If you're familiar with JSON RPC class hinting, you're probably wondering if dumper really has to write a file, or if it could just return some JSONifyable data. And the answer is nope, it doesn't need to write a file. If you're curious about serializing small objects, check out [the datetime handler](downfile/formats/format_datetime.py).
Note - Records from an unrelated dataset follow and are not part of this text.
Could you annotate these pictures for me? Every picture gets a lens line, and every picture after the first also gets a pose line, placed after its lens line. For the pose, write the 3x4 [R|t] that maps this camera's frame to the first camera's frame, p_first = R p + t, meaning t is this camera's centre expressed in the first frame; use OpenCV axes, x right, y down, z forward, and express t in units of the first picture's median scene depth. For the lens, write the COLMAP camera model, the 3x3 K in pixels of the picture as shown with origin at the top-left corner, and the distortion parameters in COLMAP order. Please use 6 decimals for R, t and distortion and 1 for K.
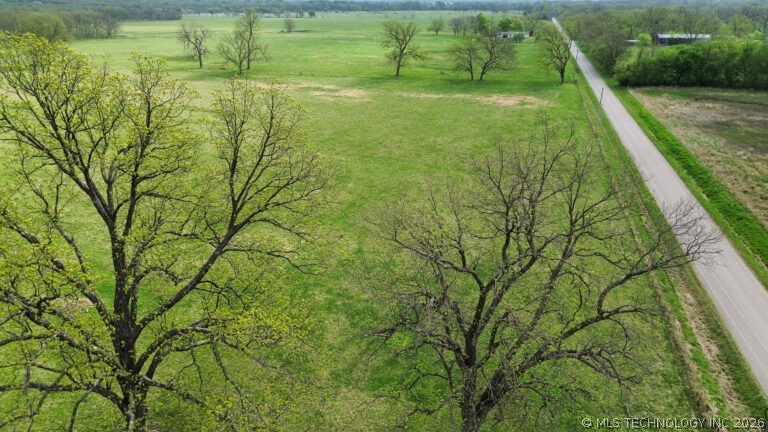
lens RADIAL K [[562.4, 0, 382.1], [0, 562.4, 213.7], [0, 0, 1]] dist [0.078340, -0.076595]
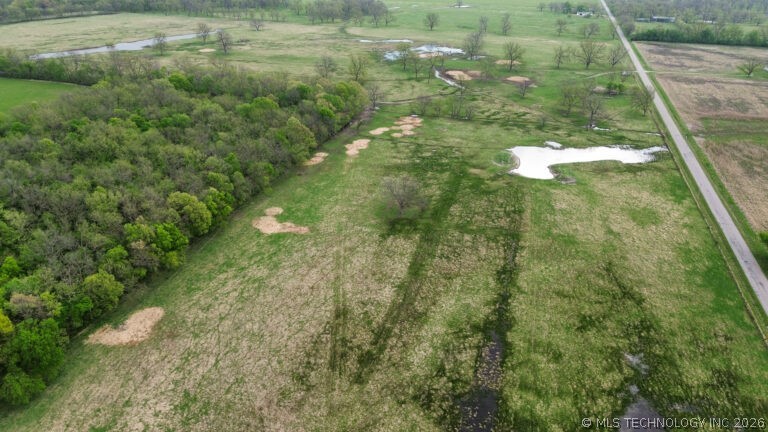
lens RADIAL K [[562.4, 0, 382.1], [0, 562.4, 213.7], [0, 0, 1]] dist [0.078340, -0.076595]
pose [[0.999345, 0.023760, -0.027297, -0.947410], [-0.021383, 0.996210, 0.084312, 0.549809], [0.029196, -0.083673, 0.996065, -2.520577]]
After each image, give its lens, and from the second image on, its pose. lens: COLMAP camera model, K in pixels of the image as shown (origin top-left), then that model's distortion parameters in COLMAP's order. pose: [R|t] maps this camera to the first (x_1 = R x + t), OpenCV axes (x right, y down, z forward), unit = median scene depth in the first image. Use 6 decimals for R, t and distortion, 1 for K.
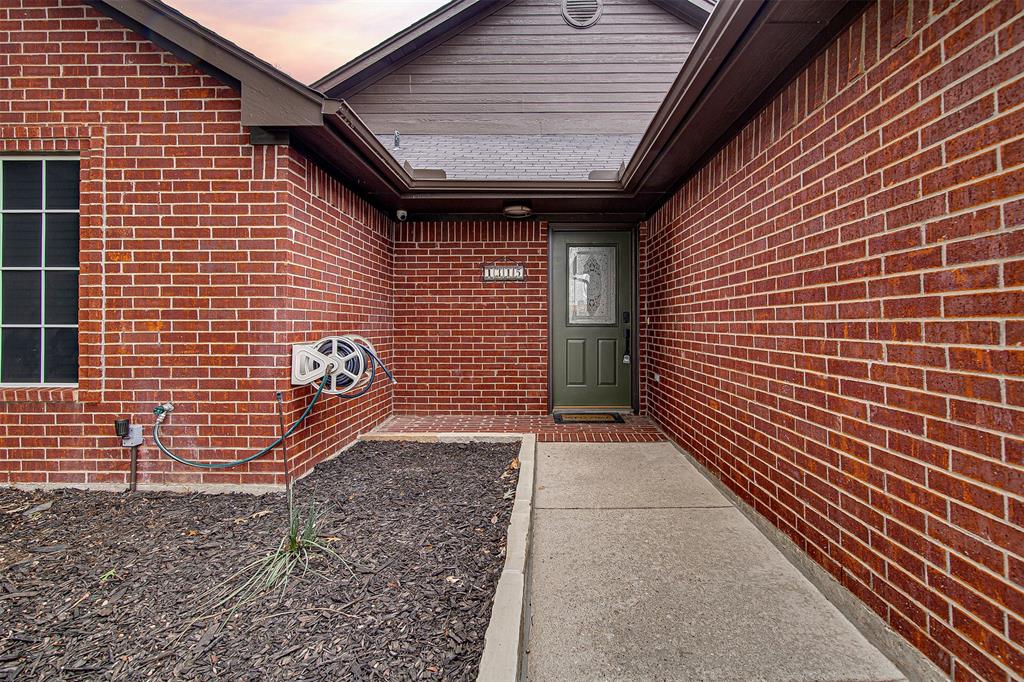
lens RADIAL K [[477.4, 0, 497.3], [0, 477.4, 338.5], [0, 0, 1]] dist [-0.003184, -0.000490]
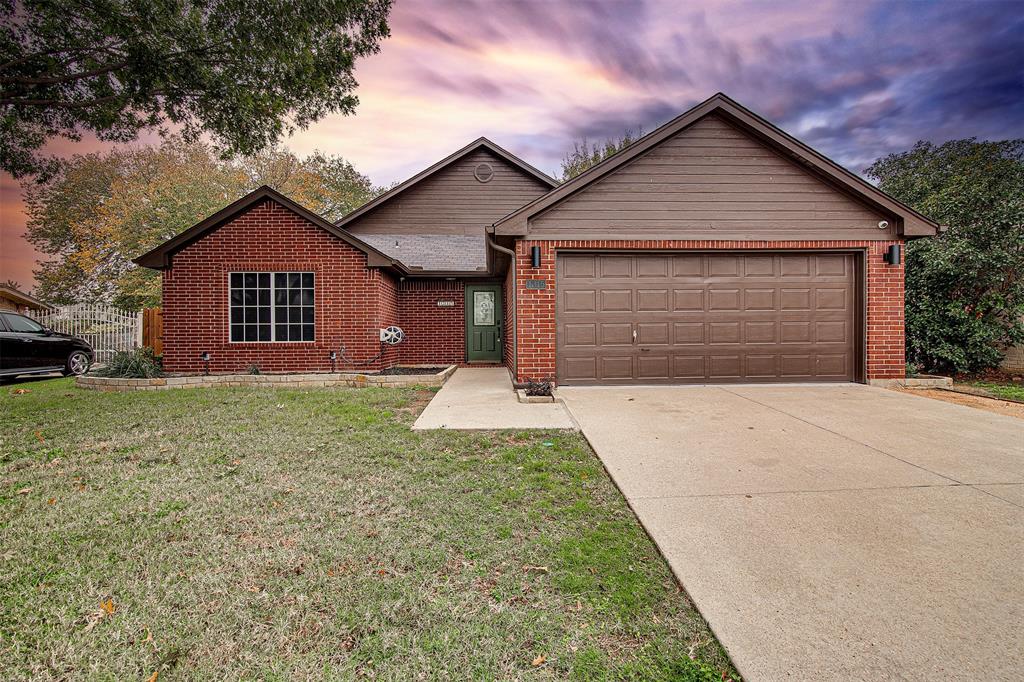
lens RADIAL K [[477.4, 0, 497.3], [0, 477.4, 338.5], [0, 0, 1]] dist [-0.003184, -0.000490]
pose [[0.994841, -0.008601, 0.101079, 0.046472], [0.011571, 0.999517, -0.028839, 0.182566], [-0.100782, 0.029860, 0.994460, -2.354132]]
To recursively encode some component value of the data you're encoding, you can use `downfile.formats.format_json.to_json_string(downfile, v)`. This will encode the value `v` to a JSON string and return it. The returned JSON will use the same class hinting structure used in the main JSON file to serialize any complex type to external files.

## Downfile instances
The `file` argument to `dumper`/`parser` above is an instance of `downfile.Downfile`, which is a subclass of `zipfile.ZipFile` that implements a few extra methods: `new_file(extension)` returns a new unique filename, `open_buffered(filename, mode="r"|"w")` works like `open()`, but uses a temporary file so that multiple files can be opened concurrently (`zipfile.ZipFile.open()` does not support this).

# Data format details

* A Downfile is a zip file
* A Downfile must contain a JSON file named `0.json`
  * This JSON file must contain an object with a key `root`
  * The content of the `root` key is considered the content of the entire Downfile.
* Any file inside a Downfile can reference additional files inside the Downfile using relative paths
* Any JSON file inside a Downfile can use [JSON RPC 1.0 class hinting](https://www.jsonrpc.org/specification_v1#a3.JSONClasshinting)
* A class hint of `{"__jsonclass__": ["mypippackage.myformat", ["filename.ext"]]}` must be used for data that is stored in a separate file inside the Downfile

## Storage of datetimes and dates

* Uses the class hints `{"__jsonclass__":["datetime.datetime", ["%Y-%m-%d %H:%M:%S"]]}` and `{"__jsonclass__": ["datetime.date", ["%Y-%m-%d"]]}`
* Does not store any external file

## Storage of exceptions

* Uses the class hint `{"__jsonclass__":["exception"]}`
* `args` property of the class hint object holds exception arguments
* `type` property of the class hint object holds a list of string names for all classes in the inheritance list of the exception, most specific first. The names are prefixed with their respective module name.
* Does not store any external file

## Storage of Pandas DataFrames

* Uses the class hint `{"__jsonclass__": ["feather", [name]]}`
* Stored as a [Feather](https://arrow.apache.org/docs/python/feather.html) file
* Any object column will have its cell values encoded as JSON with the same class hinting used for the main JSON file.
* To allow for more complex columans and indices (e.g. multilevel, numeric columns etc) not supported by the feather format, columns and index can optionally be converted to dataframes and stored separately (using the same method)
  * The index is stored in a property `index` on the class hint object, and its name in a property `index_name`
  * The columns are stored in a property `columns` on the class hint object, and its name in a property `columns_name`
 
 ## Storage of Numpy arrays
 * Uses the class hint `{"__jsonclass__": ["npy", [name]]}`
 * Stored as an [NPY](https://numpy.org/devdocs/reference/generated/numpy.lib.format.html) file
 * If dtype is `Object`, values are encoded as JSON with the same class hinting used for the main JSON file, meaning that the pickle based encoder of Numpy is never triggered.